By Donald Macintyre in Jerusalem
15 July 2004
Israel has drawn up contingency plans to prevent hundreds of thousands of Palestinians trying to bury Yasser Arafat at the disputed holy sites of Jerusalem when he dies.
A leaked Foreign Ministry document has given a fresh insight into the authorities' thinking on how to contain the wave of unrest they fear will attend the death of the Palestinian Authority president. The document also warns that Israel is likely to be blamed for his death.
In the scenario outlined by the document, the Palestinian Authority could collapse and militant Islamic groups such as Hamas could seek to take control of the Palestinian government apparatus from their bases in the refugee camps.
According to reports of the leak, the document says exceptional steps may have to follow Mr Arafat's death - including a "broad" military operation in the Gaza Strip.
Although Mr Arafat's health has been a matter of speculation, neither the document nor its leaking appear to have been triggered by any particular development. While the Foreign Ministry refused to comment, government sources said it had been produced as part of the ministry's regular planning procedures.
Mr Arafat, who was born in Cairo, has not stated publicly where he would like to be buried. However, Israel believes that he has been seeking - amid resistance from religious authorities and families with property rights at the site - a burial plot on the holy site Jews know as the Temple Mount and Arabs as al-Haram al-Sharif, the al-Aqsa mosque compound.
The document appears to presage a spontaneous upsurge of Palestinians carrying the body to the Old City and suggests that the ministry will have to ensure that he is buried elsewhere - such as Abu Dis, in a site overlooking al-Aqsa.

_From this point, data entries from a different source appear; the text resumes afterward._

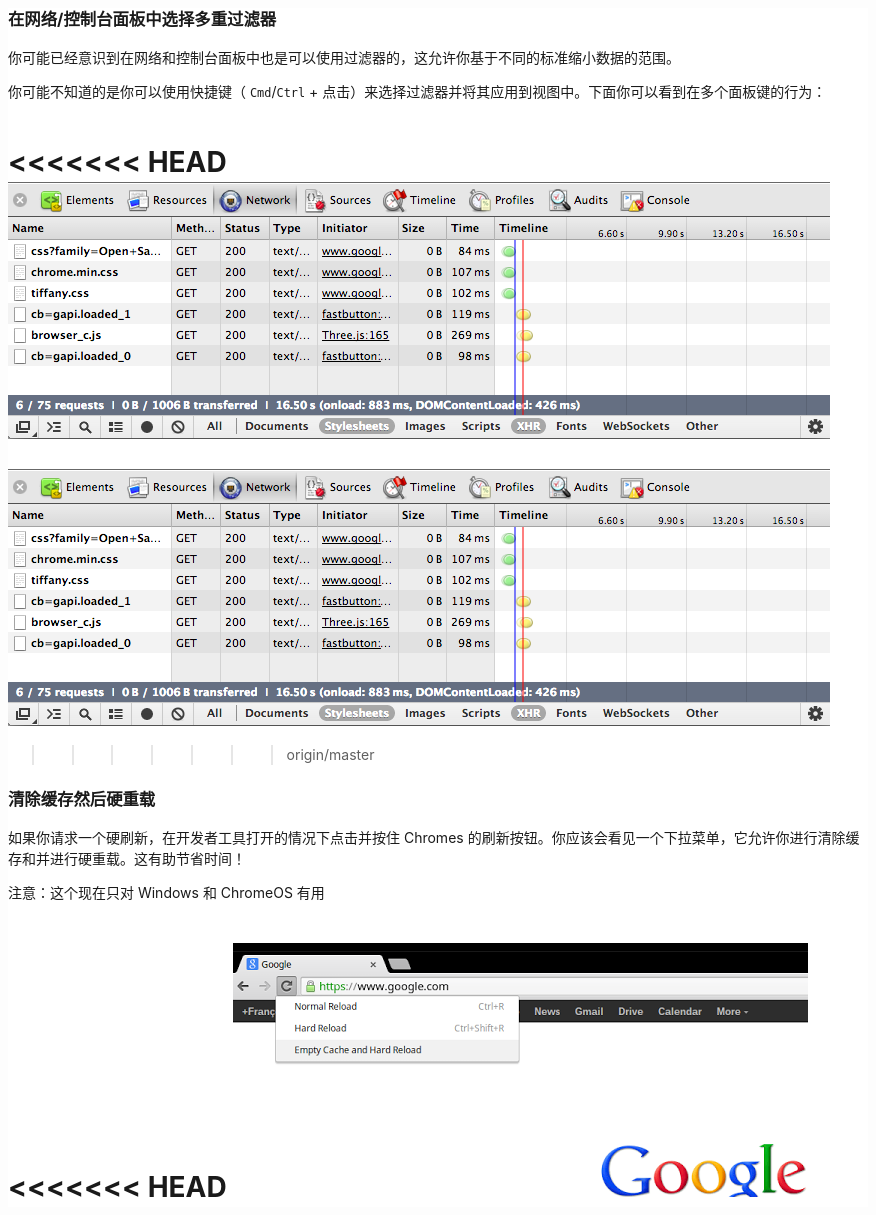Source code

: ### 在网络/控制台面板中选择多重过滤器

你可能已经意识到在网络和控制台面板中也是可以使用过滤器的，这允许你基于不同的标准缩小数据的范围。

你可能不知道的是你可以使用快捷键（ `Cmd`/`Ctrl` + 点击）来选择过滤器并将其应用到视图中。下面你可以看到在多个面板键的行为：

<<<<<<< HEAD
![image_102](./images/tips-and-tricks-image_102.png)
=======
![image_102](./images/tat-image_102.png)
>>>>>>> origin/master

### 清除缓存然后硬重载

如果你请求一个硬刷新，在开发者工具打开的情况下点击并按住 Chromes 的刷新按钮。你应该会看见一个下拉菜单，它允许你进行清除缓存和并进行硬重载。这有助节省时间！

注意：这个现在只对 Windows 和 ChromeOS 有用

<<<<<<< HEAD
![image_104](./images/tips-and-tricks-image_104.png)
=======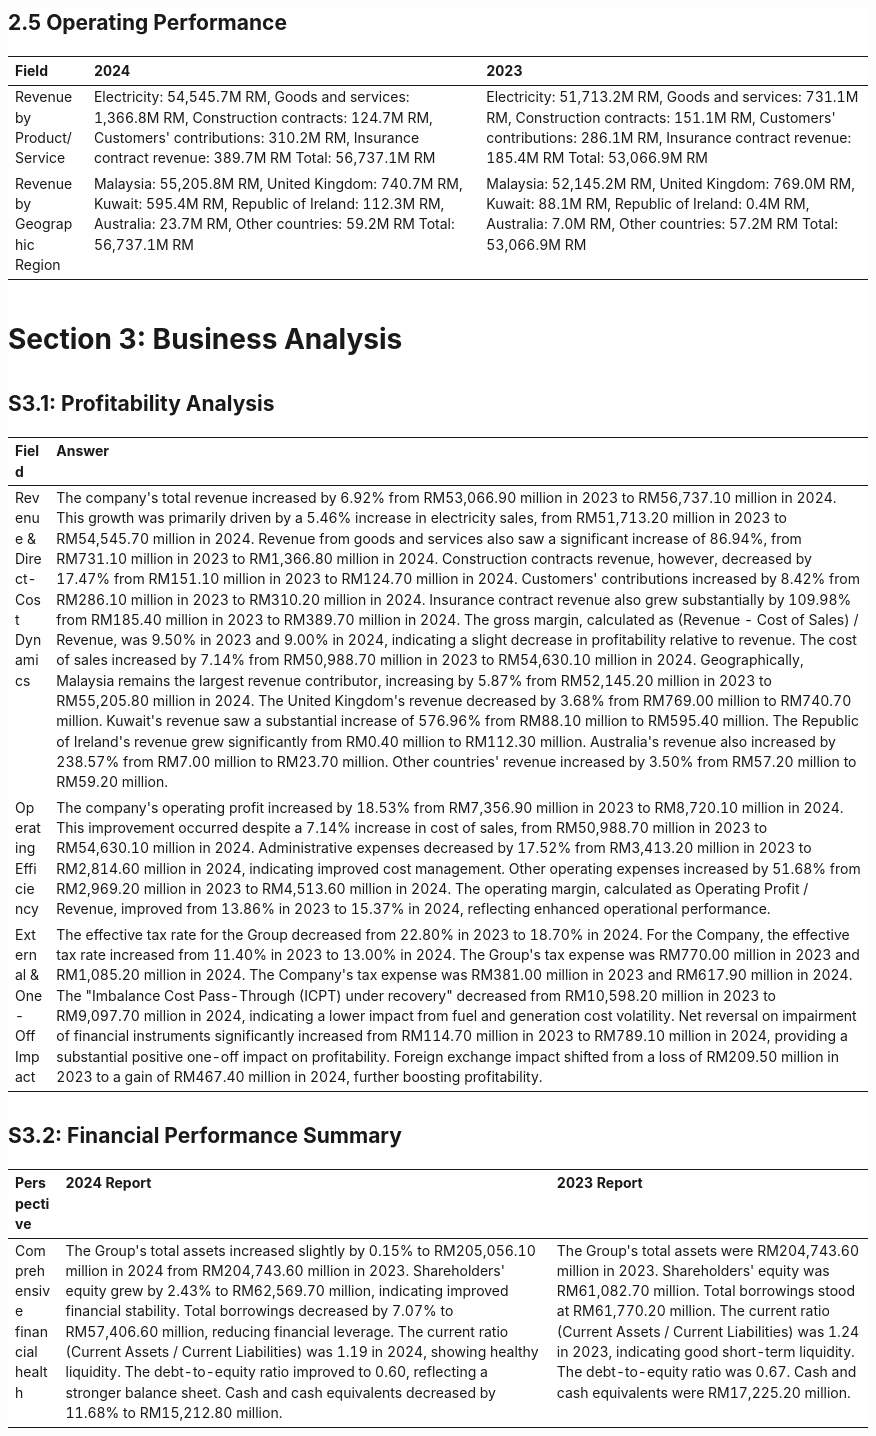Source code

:## 2.5 Operating Performance

| Field | 2024 | 2023 |
| :---- | :---- | :---- |
| Revenue by Product/Service | Electricity: 54,545.7M RM, Goods and services: 1,366.8M RM, Construction contracts: 124.7M RM, Customers' contributions: 310.2M RM, Insurance contract revenue: 389.7M RM Total: 56,737.1M RM | Electricity: 51,713.2M RM, Goods and services: 731.1M RM, Construction contracts: 151.1M RM, Customers' contributions: 286.1M RM, Insurance contract revenue: 185.4M RM Total: 53,066.9M RM |
| Revenue by Geographic Region | Malaysia: 55,205.8M RM, United Kingdom: 740.7M RM, Kuwait: 595.4M RM, Republic of Ireland: 112.3M RM, Australia: 23.7M RM, Other countries: 59.2M RM Total: 56,737.1M RM | Malaysia: 52,145.2M RM, United Kingdom: 769.0M RM, Kuwait: 88.1M RM, Republic of Ireland: 0.4M RM, Australia: 7.0M RM, Other countries: 57.2M RM Total: 53,066.9M RM |

# Section 3: Business Analysis

## S3.1: Profitability Analysis

| Field | Answer |
| :---- | :---- |
| Revenue & Direct-Cost Dynamics | The company's total revenue increased by 6.92% from RM53,066.90 million in 2023 to RM56,737.10 million in 2024. This growth was primarily driven by a 5.46% increase in electricity sales, from RM51,713.20 million in 2023 to RM54,545.70 million in 2024. Revenue from goods and services also saw a significant increase of 86.94%, from RM731.10 million in 2023 to RM1,366.80 million in 2024. Construction contracts revenue, however, decreased by 17.47% from RM151.10 million in 2023 to RM124.70 million in 2024. Customers' contributions increased by 8.42% from RM286.10 million in 2023 to RM310.20 million in 2024. Insurance contract revenue also grew substantially by 109.98% from RM185.40 million in 2023 to RM389.70 million in 2024. The gross margin, calculated as (Revenue - Cost of Sales) / Revenue, was 9.50% in 2023 and 9.00% in 2024, indicating a slight decrease in profitability relative to revenue. The cost of sales increased by 7.14% from RM50,988.70 million in 2023 to RM54,630.10 million in 2024. Geographically, Malaysia remains the largest revenue contributor, increasing by 5.87% from RM52,145.20 million in 2023 to RM55,205.80 million in 2024. The United Kingdom's revenue decreased by 3.68% from RM769.00 million to RM740.70 million. Kuwait's revenue saw a substantial increase of 576.96% from RM88.10 million to RM595.40 million. The Republic of Ireland's revenue grew significantly from RM0.40 million to RM112.30 million. Australia's revenue also increased by 238.57% from RM7.00 million to RM23.70 million. Other countries' revenue increased by 3.50% from RM57.20 million to RM59.20 million. |
| Operating Efficiency | The company's operating profit increased by 18.53% from RM7,356.90 million in 2023 to RM8,720.10 million in 2024. This improvement occurred despite a 7.14% increase in cost of sales, from RM50,988.70 million in 2023 to RM54,630.10 million in 2024. Administrative expenses decreased by 17.52% from RM3,413.20 million in 2023 to RM2,814.60 million in 2024, indicating improved cost management. Other operating expenses increased by 51.68% from RM2,969.20 million in 2023 to RM4,513.60 million in 2024. The operating margin, calculated as Operating Profit / Revenue, improved from 13.86% in 2023 to 15.37% in 2024, reflecting enhanced operational performance. |
| External & One-Off Impact | The effective tax rate for the Group decreased from 22.80% in 2023 to 18.70% in 2024. For the Company, the effective tax rate increased from 11.40% in 2023 to 13.00% in 2024. The Group's tax expense was RM770.00 million in 2023 and RM1,085.20 million in 2024. The Company's tax expense was RM381.00 million in 2023 and RM617.90 million in 2024. The "Imbalance Cost Pass-Through (ICPT) under recovery" decreased from RM10,598.20 million in 2023 to RM9,097.70 million in 2024, indicating a lower impact from fuel and generation cost volatility. Net reversal on impairment of financial instruments significantly increased from RM114.70 million in 2023 to RM789.10 million in 2024, providing a substantial positive one-off impact on profitability. Foreign exchange impact shifted from a loss of RM209.50 million in 2023 to a gain of RM467.40 million in 2024, further boosting profitability. |

## S3.2: Financial Performance Summary

| Perspective | 2024 Report | 2023 Report |
| :---- | :---- | :---- |
| Comprehensive financial health | The Group's total assets increased slightly by 0.15% to RM205,056.10 million in 2024 from RM204,743.60 million in 2023. Shareholders' equity grew by 2.43% to RM62,569.70 million, indicating improved financial stability. Total borrowings decreased by 7.07% to RM57,406.60 million, reducing financial leverage. The current ratio (Current Assets / Current Liabilities) was 1.19 in 2024, showing healthy liquidity. The debt-to-equity ratio improved to 0.60, reflecting a stronger balance sheet. Cash and cash equivalents decreased by 11.68% to RM15,212.80 million. | The Group's total assets were RM204,743.60 million in 2023. Shareholders' equity was RM61,082.70 million. Total borrowings stood at RM61,770.20 million. The current ratio (Current Assets / Current Liabilities) was 1.24 in 2023, indicating good short-term liquidity. The debt-to-equity ratio was 0.67. Cash and cash equivalents were RM17,225.20 million. |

The document proposes that Israel allow Mr Arafat to be treated abroad if his health deteriorates, apparently in the hope that he will die outside the country, removing blame from Israel and making it easier to stop his burial in Jerusalem.
Imad Shakur, an adviser to Mr Arafat, said he was amazed at the timing of the report, and that Mr Arafat was in the best of health. He said: "I would recommend to Israel that it take advantage of this period to act to promote peace."
* An Israeli armoured vehicle fired towards a United Nations convoy carrying Peter Hansen, the director general of the UN relief and works agency, yesterday after 16 trucks had delivered food supplies to Beit Hanoun, the Gaza town which has been under military siege for nearly a fortnight. The army claimed it had been firing at militants. Witnesses said they were unaware of any counter-fire.